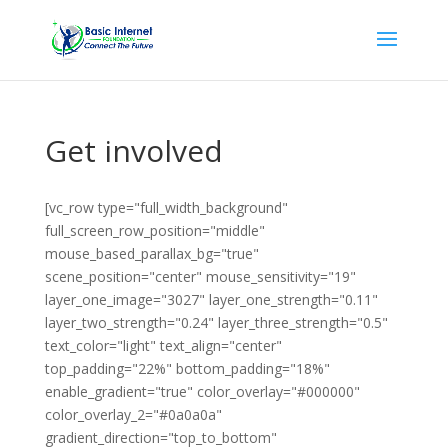
Get involved
[vc_row type="full_width_background"
full_screen_row_position="middle"
mouse_based_parallax_bg="true"
scene_position="center" mouse_sensitivity="19"
layer_one_image="3027" layer_one_strength="0.11"
layer_two_strength="0.24" layer_three_strength="0.5"
text_color="light" text_align="center"
top_padding="22%" bottom_padding="18%"
enable_gradient="true" color_overlay="#000000"
color_overlay_2="#0a0a0a"
gradient_direction="top_to_bottom"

---+---

▶ _Work item_
Return the lines above word for word, without the pictures.

▶ _Problem solution_
Get involved
[vc_row type="full_width_background"
full_screen_row_position="middle"
mouse_based_parallax_bg="true"
scene_position="center" mouse_sensitivity="19"
layer_one_image="3027" layer_one_strength="0.11"
layer_two_strength="0.24" layer_three_strength="0.5"
text_color="light" text_align="center"
top_padding="22%" bottom_padding="18%"
enable_gradient="true" color_overlay="#000000"
color_overlay_2="#0a0a0a"
gradient_direction="top_to_bottom"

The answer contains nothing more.